In a searing tweet, Wesleyan University president Michael S. Roth said, “This is a pathetic attempt to silence one of the most important voices about US history. We’d welcome her @wesley_u.” For anyone who believes in public higher education, Roth’s statement cut to the quick. As UNC has become increasingly politicized and targeted by its legislatively appointed right-wing trustees, private universities have gotten a leg up on North Carolina’s flagship university. It’s losing its competitive viability to schools that unapologetically serve the elite.

Wesleyan University is a gem of a liberal arts college in Middletown, Connecticut. It has 3,000 students and an endowment of over $1.1 billion. Tuition costs over $75,000 per year, and only 16% of applicants gain acceptance. The sad fact, however, is that Wesleyan can uphold academic freedom without difficulty, while UNC–supposedly the University of the People–is more and more subject to domination by a highly political right-wing junta.

This isn’t the first time UNC’s politicization has cost the university, to the benefit of elite privates. A few years ago, UNC’s distinguished Chemistry department chair bolted Chapel Hill for Duke. Her departure took place in a year when Republican legislators had proposed another $50 million cut to the UNC system. In 2019, complaints from then-Congressman George Holding led to an “investigation” of supposed bias at the joint UNC-Duke Middle East Studies Center. If it hadn’t been for Duke’s political autonomy, UNC might well have felt it had no choice but to cave in, devastating its reputation.

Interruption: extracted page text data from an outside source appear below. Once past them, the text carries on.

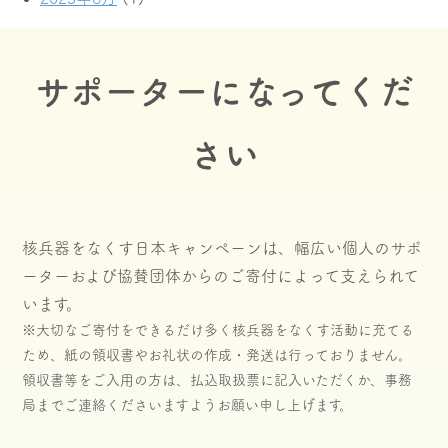
サポーターになってくだ
さい
核兵器をなくす日本キャンペーンは、幅広い個人のサポ
ーターおよび協賛団体からのご寄付によって支えられて
います。
※大切なご寄付をできるだけ多く核兵器をなくす活動に充てる
ため、紙の領収書やお礼状の作成・発送は行っておりません。
領収書等をご入用の方は、払込取扱票に記入いただくか、事務
局までご連絡くださいますようお願い申し上げます。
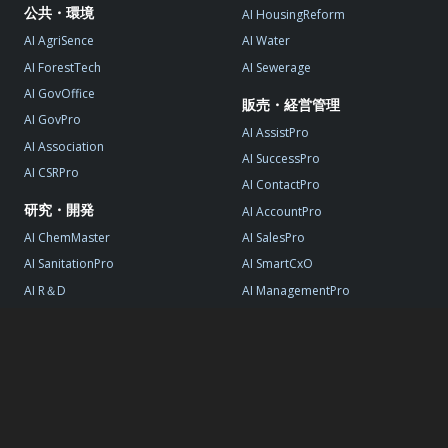
公共・環境
AI HousingReform
AI AgriSence
AI Water
AI ForestTech
AI Sewerage
AI GovOffice
販売・経営管理
AI GovPro
AI AssistPro
AI Association
AI SuccessPro
AI CSRPro
AI ContactPro
研究・開発
AI AccountPro
AI ChemMaster
AI SalesPro
AI SanitationPro
AI SmartCxO
AI R＆D
AI ManagementPro
AI StartupPro
© AI DATA, All Rights Reserved.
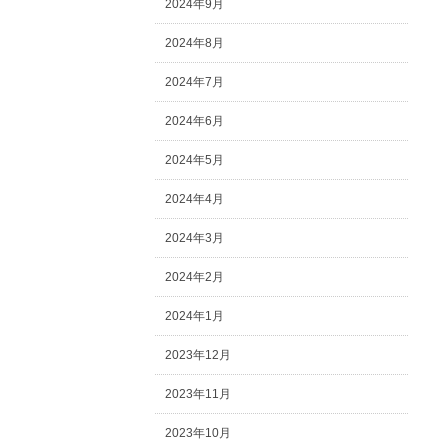
2024年9月
2024年8月
2024年7月
2024年6月
2024年5月
2024年4月
2024年3月
2024年2月
2024年1月
2023年12月
2023年11月
2023年10月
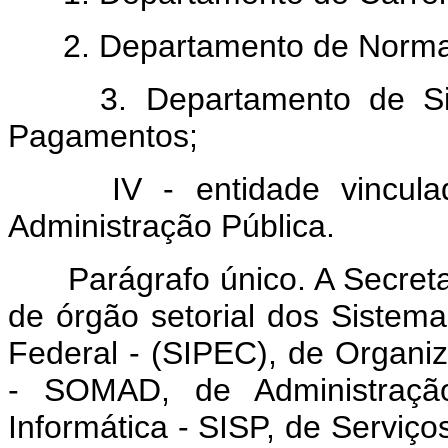
2. Departamento de Norma
3. Departamento de Sist
Pagamentos;
IV - entidade vinculada
Administração Pública.
Parágrafo único. A Secretar
de órgão setorial dos Sistema
Federal - (SIPEC), de Organi
- SOMAD, de Administraçã
Informática - SISP, de Serviç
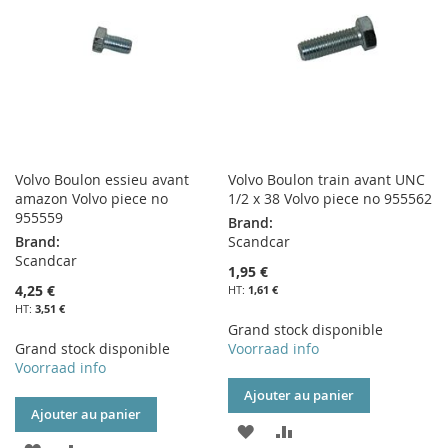
D’ENVIE
D’ENVIE
Volvo Boulon essieu avant
Volvo Boulon train avant UNC
amazon Volvo piece no
1/2 x 38 Volvo piece no 955562
955559
Brand:
Brand:
Scandcar
Scandcar
1,95 €
4,25 €
1,61 €
3,51 €
Grand stock disponible
Grand stock disponible
Voorraad info
Voorraad info
Ajouter au panier
Ajouter au panier
AJOUTER
AJOUTER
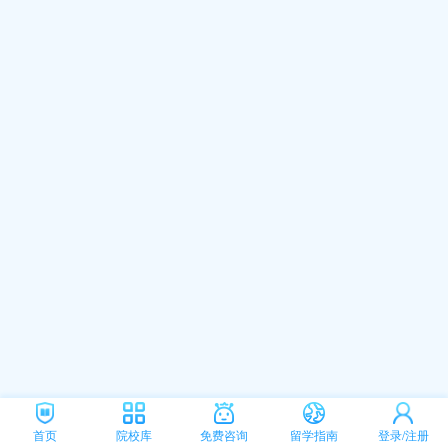
首页
院校库
免费咨询
留学指南
登录/注册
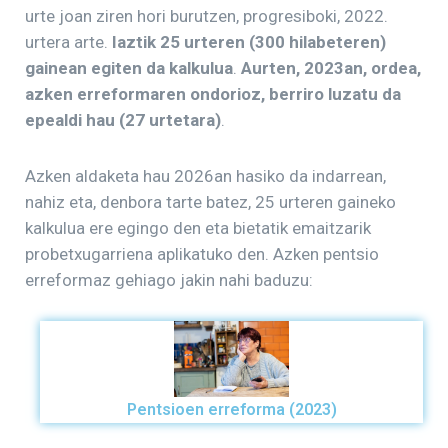
urte joan ziren hori burutzen, progresiboki, 2022.
urtera arte.
Iaztik 25 urteren (300 hilabeteren)
gainean egiten da kalkulua
.
Aurten, 2023an, ordea,
azken erreformaren ondorioz, berriro luzatu da
epealdi hau (27 urtetara)
.
Azken aldaketa hau 2026an hasiko da indarrean,
nahiz eta, denbora tarte batez, 25 urteren gaineko
kalkulua ere egingo den eta bietatik emaitzarik
probetxugarriena aplikatuko den. Azken pentsio
erreformaz gehiago jakin nahi baduzu:
Pentsioen erreforma (2023)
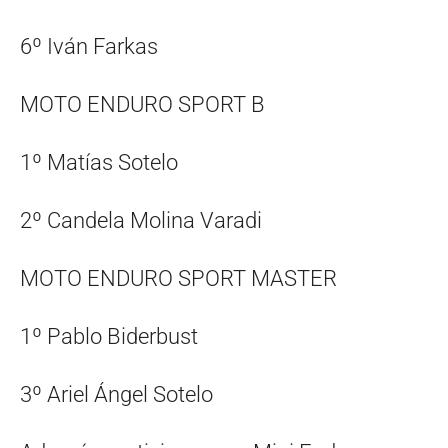
6º Iván Farkas
MOTO ENDURO SPORT B
1º Matías Sotelo
2º Candela Molina Varadi
MOTO ENDURO SPORT MASTER
1º Pablo Biderbust
3º Ariel Ángel Sotelo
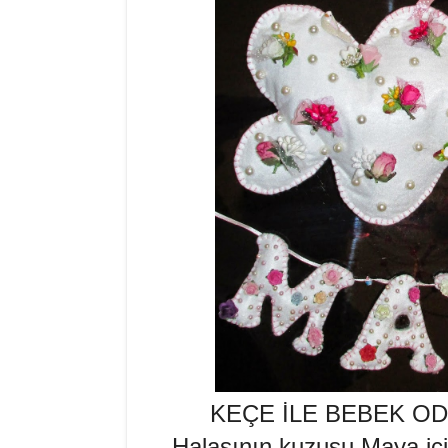
KEÇE İLE BEBEK O
Halasının kuzusu Maya için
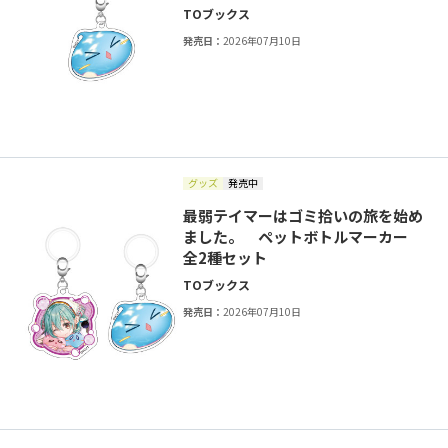
TOブックス
発売日：
2026年07月10日
グッズ
発売中
最弱テイマーはゴミ拾いの旅を始め
ました。 ペットボトルマーカー
全2種セット
TOブックス
発売日：
2026年07月10日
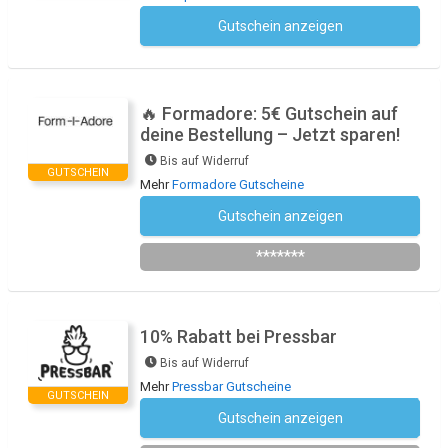
Gutschein anzeigen
Kein Code notwendig
🔥 Formadore: 5€ Gutschein auf
deine Bestellung – Jetzt sparen!
Bis auf Widerruf
GUTSCHEIN
Mehr
Formadore Gutscheine
Gutschein anzeigen
Newsletter abonnieren
*******
10% Rabatt bei Pressbar
Bis auf Widerruf
Mehr
Pressbar Gutscheine
GUTSCHEIN
Gutschein anzeigen
Newsletter des Shops abonnieren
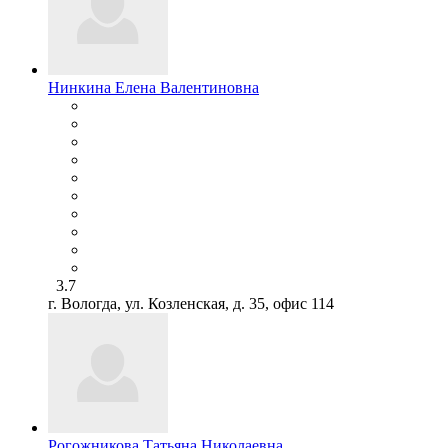
Нинкина Елена Валентиновна
3.7
г. Вологда, ул. Козленская, д. 35, офис 114
Рогожникова Татьяна Николаевна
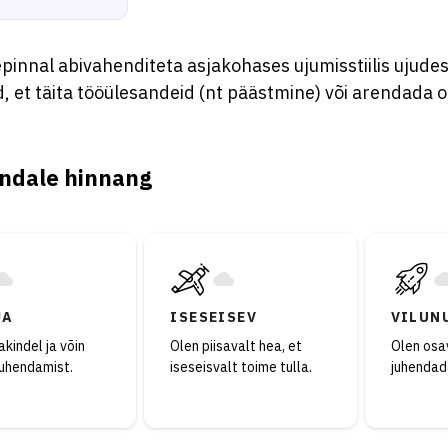
pinnal abivahenditeta asjakohases ujumisstiilis ujude
 et täita tööülesandeid (nt päästmine) või arendada o
ndale hinnang
JA
ISESEISEV
VILUN
kindel ja võin
Olen piisavalt hea, et
Olen osav
juhendamist.
iseseisvalt toime tulla.
juhendad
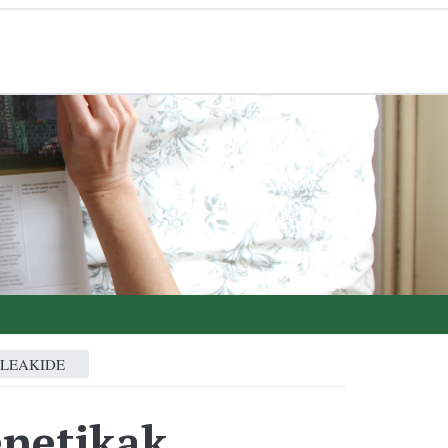
ALEAKIDE
enetikak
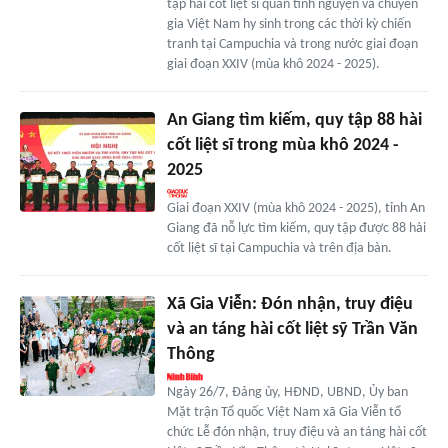
tập hài cốt liệt sĩ quân tình nguyện và chuyên
gia Việt Nam hy sinh trong các thời kỳ chiến
tranh tại Campuchia và trong nước giai đoạn
giai đoạn XXIV (mùa khô 2024 - 2025).
An Giang tìm kiếm, quy tập 88 hài
cốt liệt sĩ trong mùa khô 2024 -
2025
Giai đoạn XXIV (mùa khô 2024 - 2025), tỉnh An
Giang đã nỗ lực tìm kiếm, quy tập được 88 hài
cốt liệt sĩ tại Campuchia và trên địa bàn.
Xã Gia Viễn: Đón nhận, truy điệu
và an táng hài cốt liệt sỹ Trần Văn
Thông
Ngày 26/7, Đảng ủy, HĐND, UBND, Ủy ban
Mặt trận Tổ quốc Việt Nam xã Gia Viễn tổ
chức Lễ đón nhận, truy điệu và an táng hài cốt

“Public Ivies” like UNC and the University of Michigan have been losing ground to their private competitors for decades. In past years, that trend mostly emanated from the decline in university resources effected by state budget cuts. But now, at UNC, the X-factor dictating private schools’ competitive advantage is based on politics. If your school is private, it’s mostly immune to pressure from politicians with an agenda. If you’re UNC, state political boss Phil Berger holds the Trump card.

What is to become of the University of the People? The university’s Board of Trustees, with the backing and enforcement of a reactionary legislature, has placed Chapel Hill in a state of extreme precariousness. Even more devastating than budget cuts is the insidious impact of political coercion on what is supposed to be a center of learning and free thought. Should the dynamic continue to strengthen, UNC’s fate as a university in decline will be sealed by an assault on the institution prosecuted by the political right, and resisted ineffectively by people who care about our flagship school and our formerly proud state.